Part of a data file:
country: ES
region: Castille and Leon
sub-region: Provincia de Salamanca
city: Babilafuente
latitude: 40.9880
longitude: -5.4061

...

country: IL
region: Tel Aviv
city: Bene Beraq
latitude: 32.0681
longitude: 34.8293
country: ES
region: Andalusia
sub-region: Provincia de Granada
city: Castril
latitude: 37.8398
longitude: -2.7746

▸ Job:
Print the lines exactly as they appear, from the line containing "region: Tel Aviv" through the line containing "longitude: -2.7746".

▸ Answer to this problem:
region: Tel Aviv
city: Bene Beraq
latitude: 32.0681
longitude: 34.8293
country: ES
region: Andalusia
sub-region: Provincia de Granada
city: Castril
latitude: 37.8398
longitude: -2.7746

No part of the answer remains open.